Trocó la blanda risa en triste duelo,
convirtió los deleites en despojos,
ensordeció mi voz, ligó mi vuelo,
hirió la tierra, la ciñó de abrojos,
y no dejó encendida bajo el cielo
más que la oscura lumbre de sus ojos.
Urquiza no sólo sintetiza el relato bíblico, sino que radicaliza la crueldad del Creador, quien acaba con los posibles amantes de la escritora en el momento en que se meten en su cama. Inspirado por una decisión no divina sino demoníaca, terrible sin concesiones, el soneto se cierra con una suerte de incendio cósmico que magnifica la sensación de angustia hasta la desesperación: “y no dejó encendida bajo el cielo/ más que la oscura lumbre de sus ojos”. Decir que la mirada de la eterna sabiduría está envuelta en párpados de fuego sería un eufemismo. Lo que Urquiza refiere es un oxímoron categórico y a la vez deslumbrante: la oscura lumbre de sus ojos, con lo que se simboliza el poder del Altísimo frente a sus inermes creaturas. Una lumbre oscura a la que estamos condenados, y que es como un ojo que nunca se apaga. ¡Espeluznante!

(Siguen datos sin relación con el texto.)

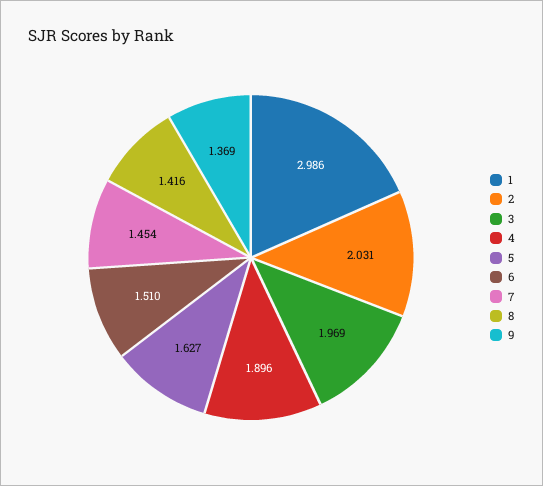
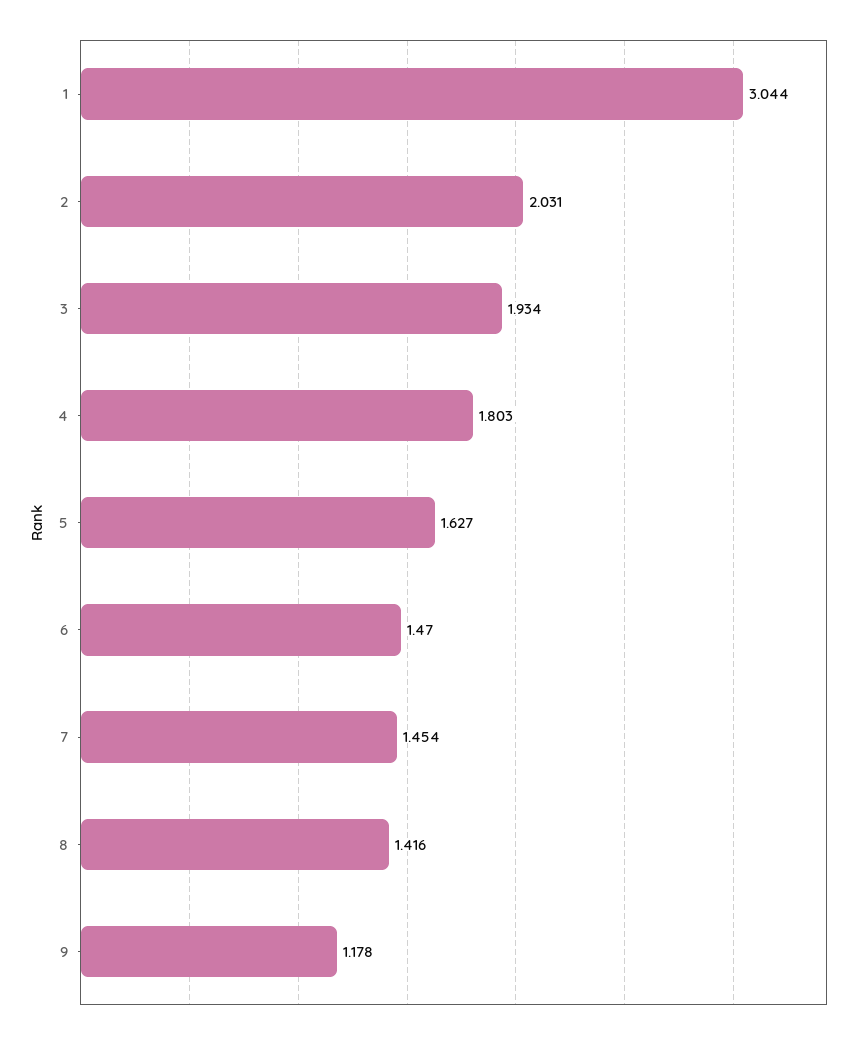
1: 2.986 -> 3.044
3: 1.969 -> 1.934
4: 1.896 -> 1.803
6: 1.51 -> 1.47
9: 1.369 -> 1.178

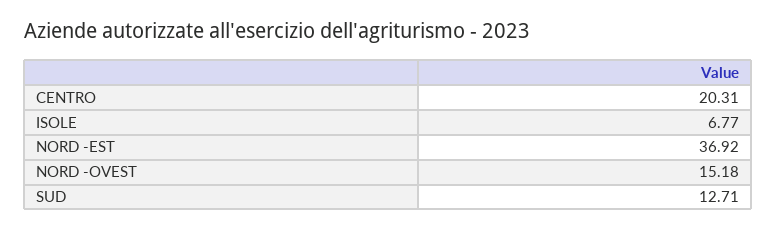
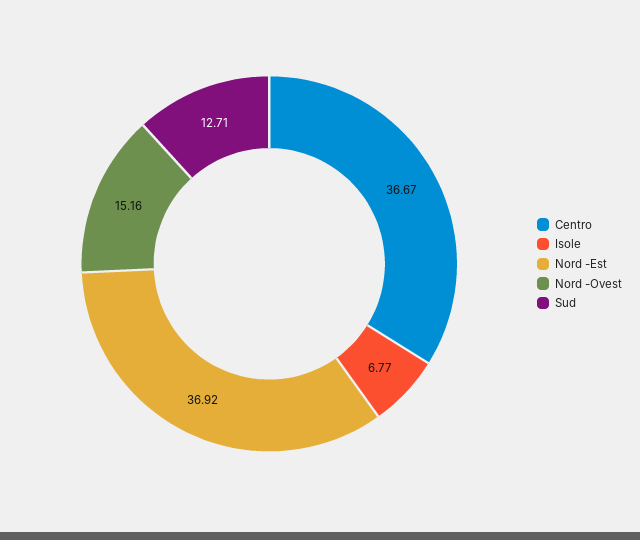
CENTRO: 20.31 -> 36.67
NORD -OVEST: 15.18 -> 15.16

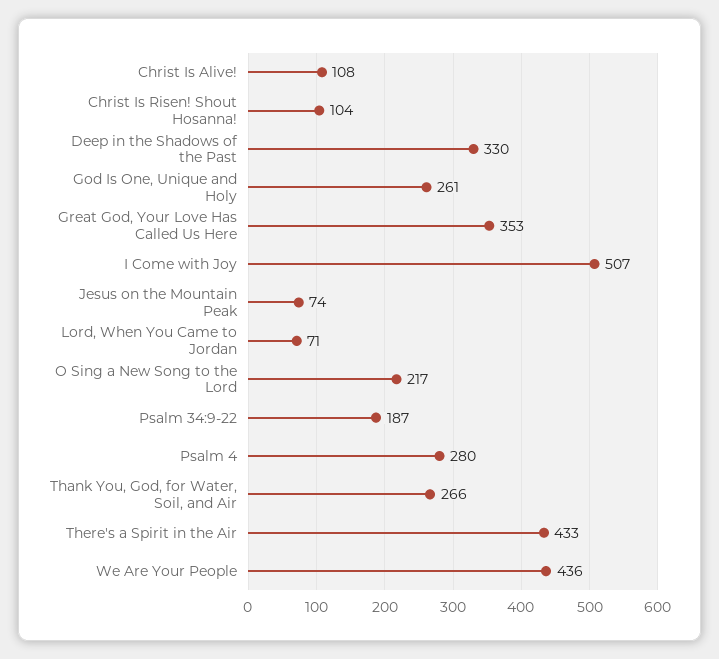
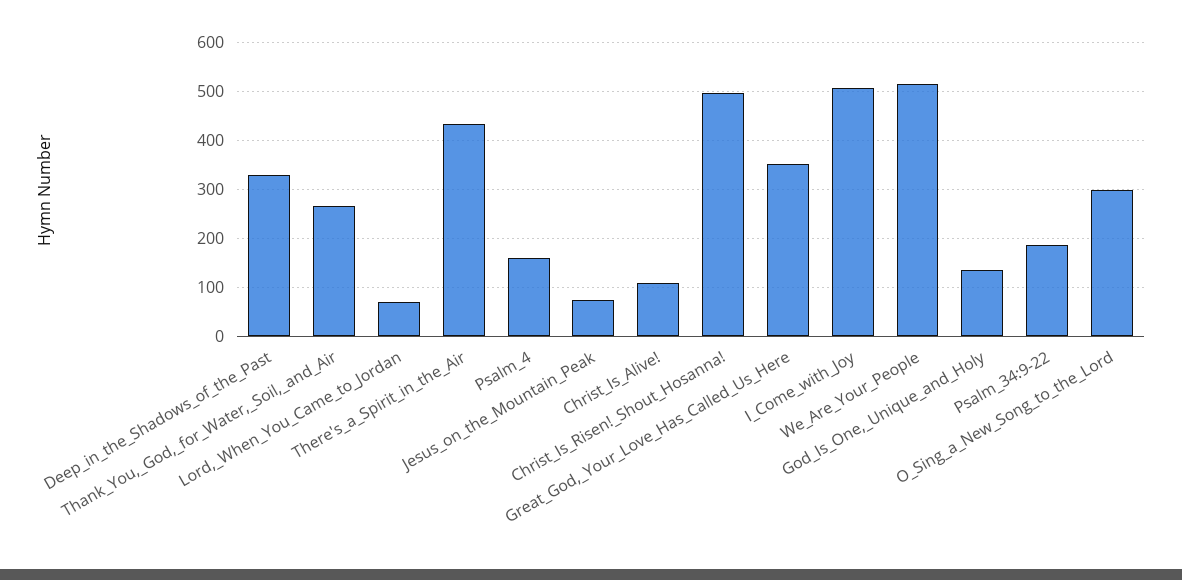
Christ Is Risen! Shout Hosanna!: 104 -> 500
God Is One, Unique and Holy: 261 -> 140
O Sing a New Song to the Lord: 217 -> 300
Psalm 4: 280 -> 160
We Are Your People: 436 -> 520

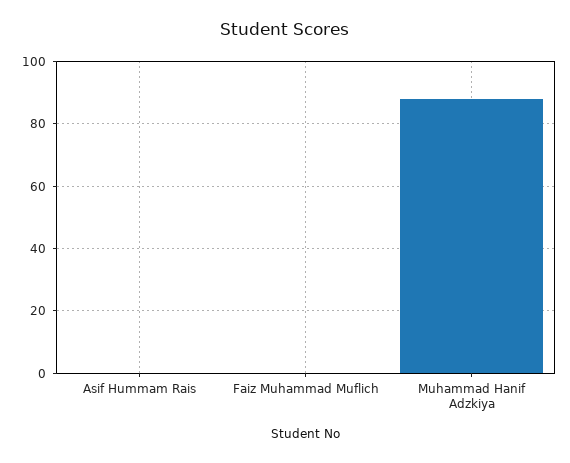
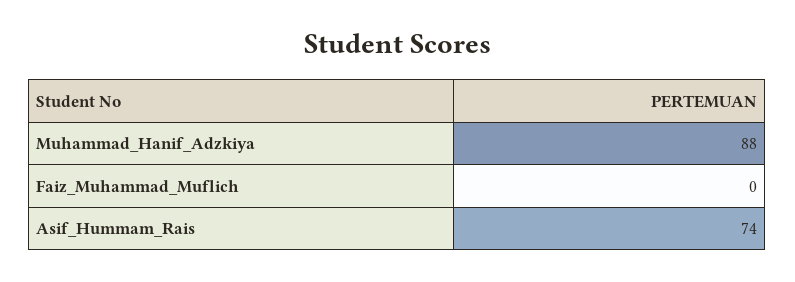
Asif Hummam Rais: 0 -> 74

Si se me da licencia, concluiría diciendo que el anagrama fantasioso de Concha Urquiza bien podría ser: Así cura, hachón de Dios. Como toda gran poesía, la de Urquiza alivia el alma, produce una misteriosa catarsis, pero lo hace con golpes que parecen irremisibles y que igualmente producen desasosiego.